Hingga seminar berakhir, para pendukung Zakat Profesi belum menemukan definisi yang tepat tentang tema pokok seminar. Ketika akan merumuskan hasil seminar, yang seharusnya dihadiri semua peserta dan narasumber. Tapi ternyata, pihak pendukung zakat profesi tidak satupun yang hadir.
Lalu tim perumus yang diketuai oleh Ir. Sahirul Alim, MSc, memutuskan bahwa Zakat Profesi tidak dikenal dalam Islam, dan tidak memiliki dasar syar’i. Oleh karena itu UII tidak memberlakukan Zakat Profesi pada karyawannya.

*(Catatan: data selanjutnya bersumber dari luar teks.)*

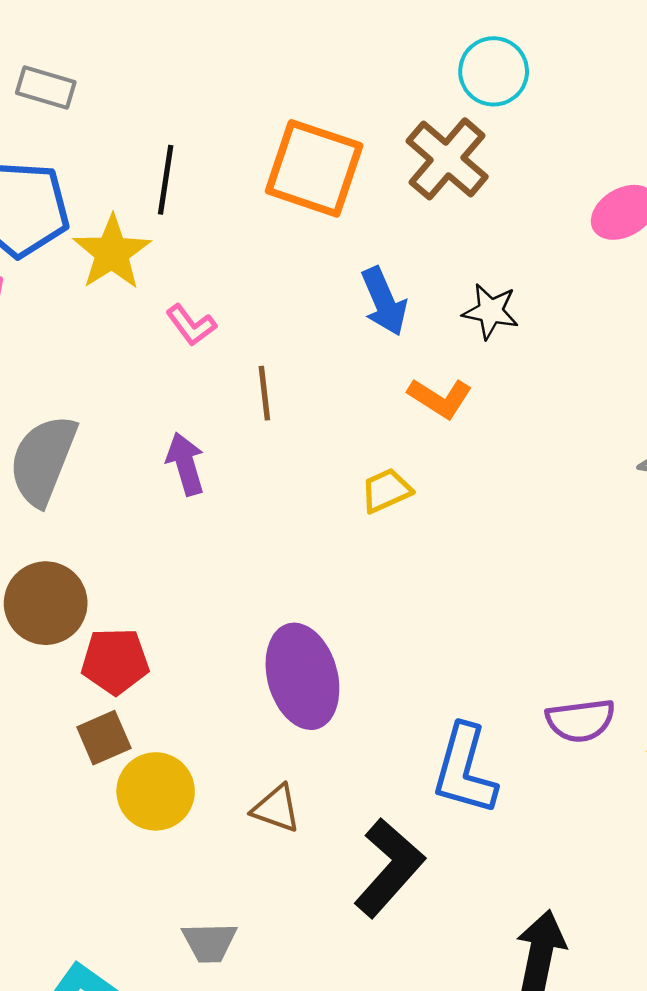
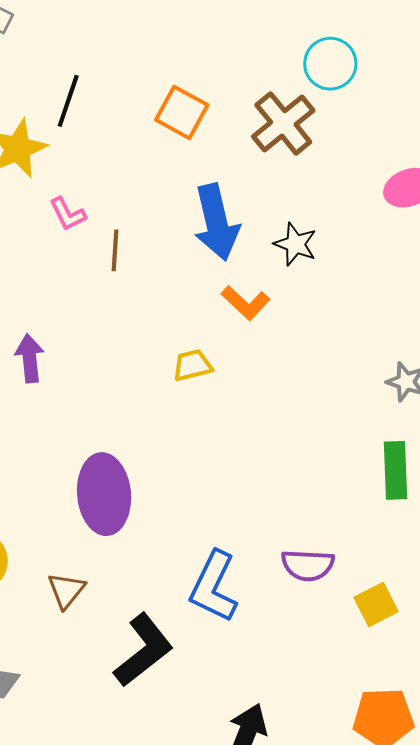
orange square: (314, 168) -> (182, 112), size x0.7
blue arrow: (384, 301) -> (216, 222), size x1.4
brown line: (264, 393) -> (115, 250), moved
purple arrow: (185, 464) -> (30, 358), moved
brown triangle: (276, 809) -> (66, 590), turned 39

Tidak puas dengan keputusan seminar, pada kesempatan lain, seorang dosen IAIN Sunan Kalijaga, Jogjakarta, Drs. Abdurrahim mengajak Muhammad Thalib berdiskusi tentang zakat profesi.

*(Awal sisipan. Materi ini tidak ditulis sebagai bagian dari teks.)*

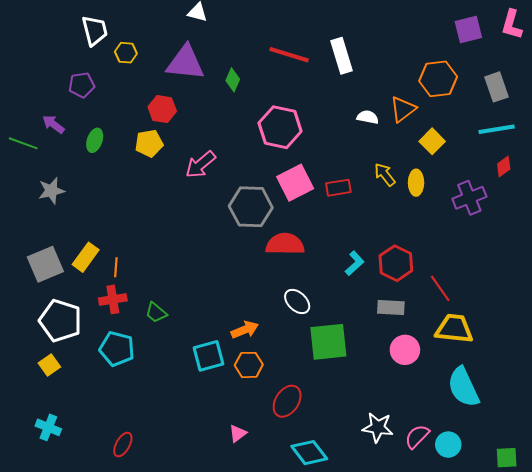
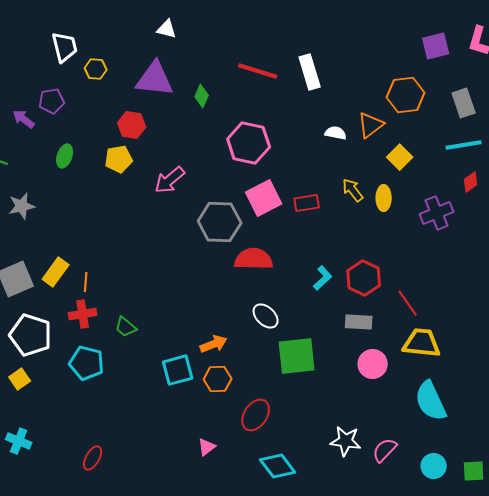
purple arrow: (53, 124) -> (24, 119), moved
cyan circle: (448, 445) -> (434, 466), moved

Drs. Abdurrahim membacakan Al-Qur’an surat Al-An’aam ayat 141 yang berbunyi:
وَهُوَ الَّذِيْٓ اَنْشَاَ جَنّٰتٍ مَّعْرُوْشٰتٍ وَّغَيْرَ مَعْرُوْشٰتٍ وَّالنَّخْلَ وَالزَّرْعَ مُخْتَلِفًا اُكُلُهٗ وَالزَّيْتُوْنَ وَالرُّمَّانَ مُتَشَابِهًا وَّغَيْرَ مُتَشَابِهٍۗ كُلُوْا مِنْ ثَمَرِهٖٓ اِذَآ اَثْمَرَ وَاٰتُوْا حَقَّهٗ يَوْمَ حَصَادِهٖۖ وَلَا تُسْرِفُوْا ۗاِنَّهٗ لَا يُحِبُّ الْمُسْرِفِيْنَۙ
Allah adalah Tuhan yang telah menciptakan kebun-kebun yang rimbun dan yang tidak rimbun, kurma, tumbuh-tumbuhan yang bermacam-macam rasa buahnya, dan zaitun serta delima yang serupa dan yang tidak serupa warnanya. Wahai kaum mukmin, makanlah buahnya setelah tumbuh-tumbuhan itu berbuah dan bayarkanlah zakatnya pada hari mengetamnya. Janganlah kalian berlebih-lebihan memakannya. Allah tidak menyukai orang yang berlebih-lebihan. (QS Al-An’am (6) : 141)

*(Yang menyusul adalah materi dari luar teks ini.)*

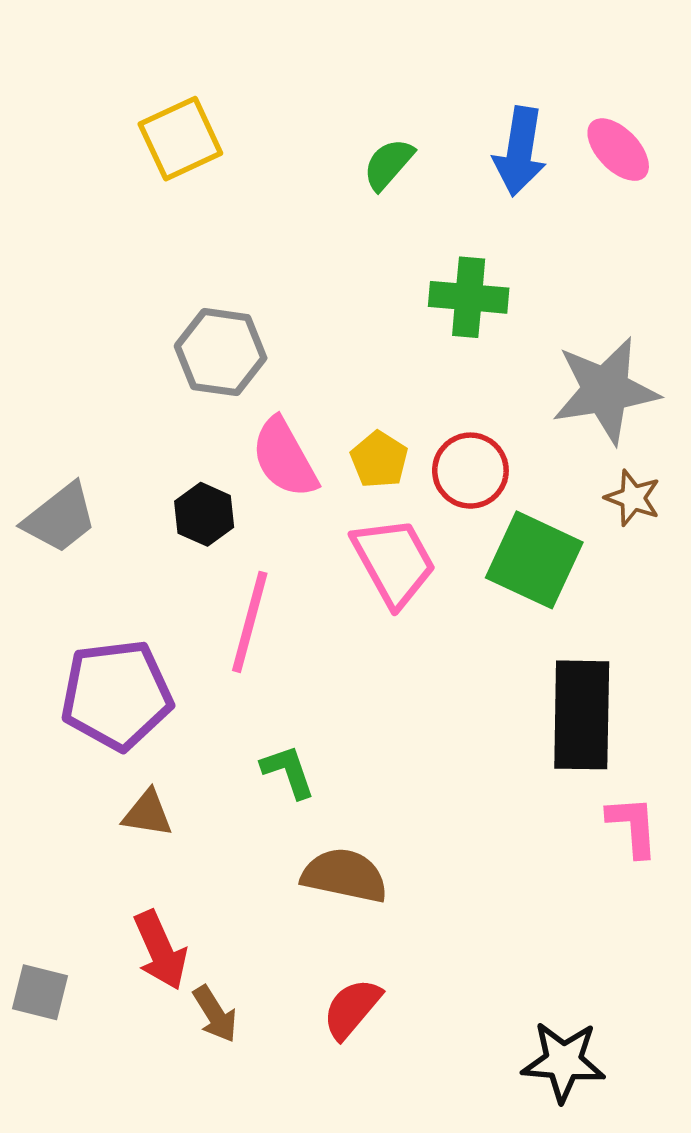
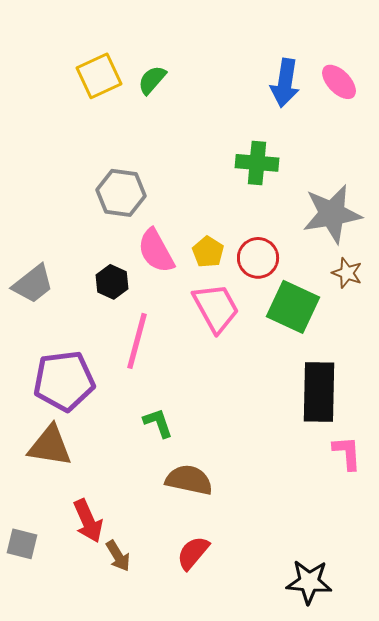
green semicircle: (388, 164) -> (152, 80), moved
brown triangle: (148, 813) -> (50, 446), moved, size x1.6

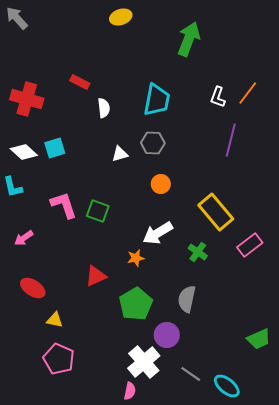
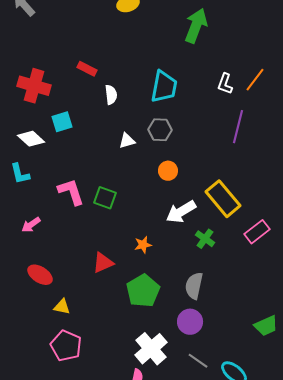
cyan square: (55, 148) -> (62, 122), moved
white arrow: (158, 233) -> (181, 212), moved
purple circle: (167, 335) -> (190, 322), moved

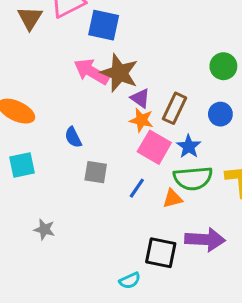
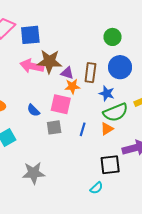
blue circle: (220, 114) -> (120, 67), size x1.5
pink square: (154, 147) -> (61, 104), moved
gray star: (44, 229) -> (34, 173), size x1.6

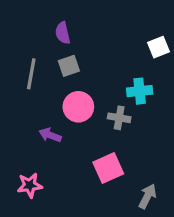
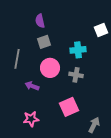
gray line: (31, 74) -> (17, 59), moved
cyan cross: (140, 91) -> (78, 50), moved
pink star: (30, 185) -> (31, 119), moved

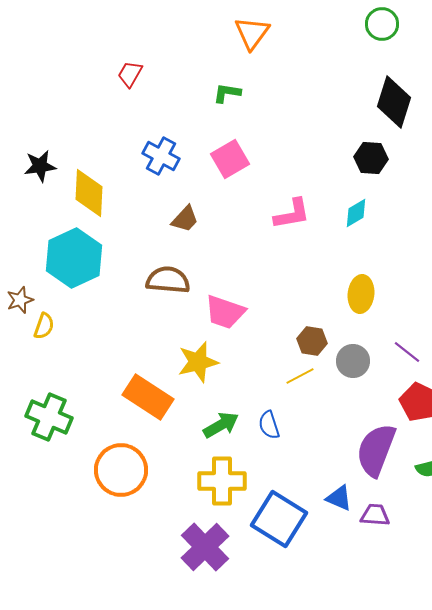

“Bukankah kata Yauma hashadihi dalam bahasa Indonesia berarti hari mendapatkan hasil,” kata Abdurrahim.
Selanjutnya Abdurrahim mengatakan, “Saya ini orang Indonesia, maka saya memahami maksud ayat itu sesuai dengan kaedah bahasa Indonesia”.
Muhammad Thalib menjawab, “Apakah Allah Swt pernah menunjuk orang Indonesia menjadi Nabi dan menurunkan wahyu-Nya dalam bahasa Indonesia, sehingga Anda merasa berhak menundukkan urusan agama di bawah pengertian bahasa Indonesia?
Untuk apa Anda membanggakan diri sebagai orang Indonesia, lalu memahami Islam dalam konteks keindonesiaan, untuk membela kebathilan zakat profesi yang tidak ditemukan nashnya dalam Al-Qur’an ataupun Hadits Nabi?”